(Dataset excerpts)
= = =

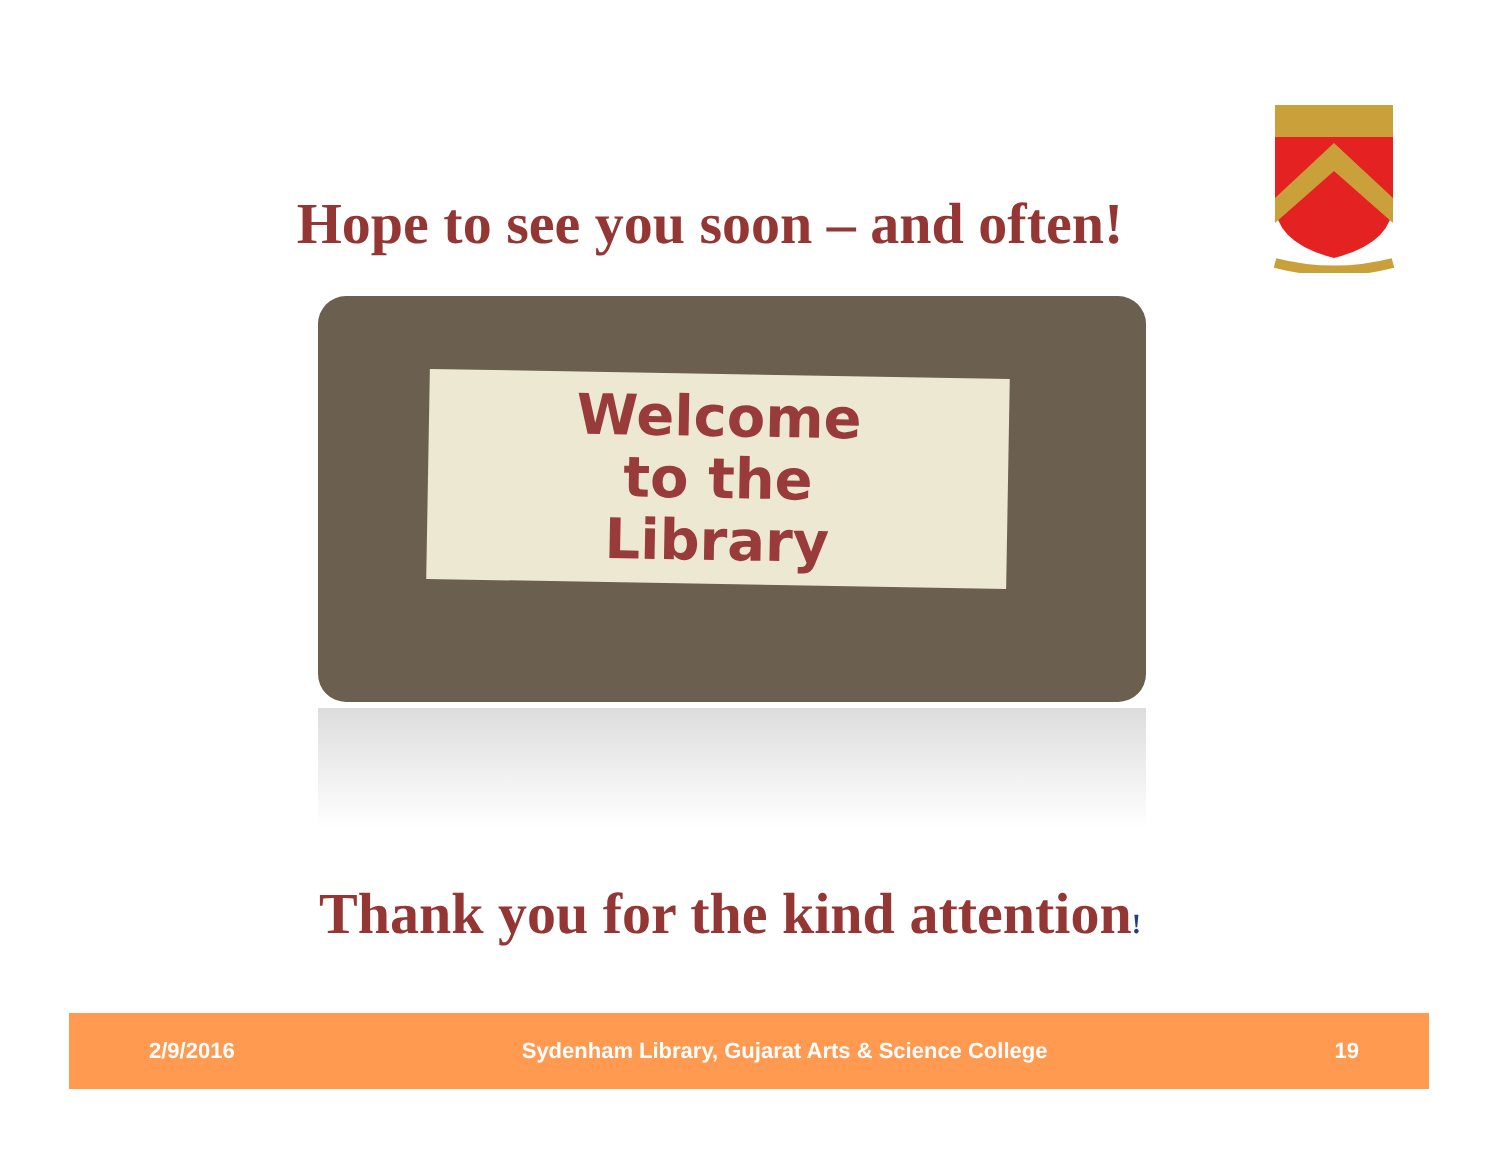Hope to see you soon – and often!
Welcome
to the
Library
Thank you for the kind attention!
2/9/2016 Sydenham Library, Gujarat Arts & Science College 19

= = =

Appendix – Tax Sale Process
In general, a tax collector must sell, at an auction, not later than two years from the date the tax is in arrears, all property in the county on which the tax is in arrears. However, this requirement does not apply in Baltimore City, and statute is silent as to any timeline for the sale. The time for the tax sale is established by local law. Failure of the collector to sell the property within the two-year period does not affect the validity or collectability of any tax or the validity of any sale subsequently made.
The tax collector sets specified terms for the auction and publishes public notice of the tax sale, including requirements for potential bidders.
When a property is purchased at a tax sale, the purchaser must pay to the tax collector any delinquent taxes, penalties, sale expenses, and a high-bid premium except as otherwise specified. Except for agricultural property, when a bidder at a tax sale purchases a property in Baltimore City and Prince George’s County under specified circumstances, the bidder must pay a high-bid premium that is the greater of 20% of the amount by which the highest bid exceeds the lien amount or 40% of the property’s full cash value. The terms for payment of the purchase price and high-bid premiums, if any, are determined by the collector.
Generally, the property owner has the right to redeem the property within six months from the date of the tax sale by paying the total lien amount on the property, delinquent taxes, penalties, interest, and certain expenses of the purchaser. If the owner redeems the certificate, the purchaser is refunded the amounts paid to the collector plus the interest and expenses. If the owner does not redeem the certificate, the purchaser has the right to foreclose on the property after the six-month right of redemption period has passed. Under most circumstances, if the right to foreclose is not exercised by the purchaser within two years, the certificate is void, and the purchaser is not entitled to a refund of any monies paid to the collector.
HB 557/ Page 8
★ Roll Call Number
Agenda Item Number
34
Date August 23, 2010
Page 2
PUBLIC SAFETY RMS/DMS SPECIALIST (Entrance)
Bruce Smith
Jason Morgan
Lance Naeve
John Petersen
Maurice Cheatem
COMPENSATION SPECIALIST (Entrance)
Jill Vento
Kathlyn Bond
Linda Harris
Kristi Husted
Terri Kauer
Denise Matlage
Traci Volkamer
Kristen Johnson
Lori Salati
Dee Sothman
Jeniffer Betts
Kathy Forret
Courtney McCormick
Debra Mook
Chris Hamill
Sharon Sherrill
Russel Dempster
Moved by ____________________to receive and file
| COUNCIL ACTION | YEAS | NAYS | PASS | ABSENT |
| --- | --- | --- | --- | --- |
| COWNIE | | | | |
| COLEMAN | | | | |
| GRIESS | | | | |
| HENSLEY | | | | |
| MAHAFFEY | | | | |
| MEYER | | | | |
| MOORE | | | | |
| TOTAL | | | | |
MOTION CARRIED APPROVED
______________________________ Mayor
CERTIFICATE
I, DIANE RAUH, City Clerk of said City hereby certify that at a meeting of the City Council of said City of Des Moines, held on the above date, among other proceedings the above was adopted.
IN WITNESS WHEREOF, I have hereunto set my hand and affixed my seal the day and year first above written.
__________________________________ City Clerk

= = =

For each line of the entries that contains the word "Entrance", make a copy.

Exercise result:
PUBLIC SAFETY RMS/DMS SPECIALIST (Entrance)
COMPENSATION SPECIALIST (Entrance)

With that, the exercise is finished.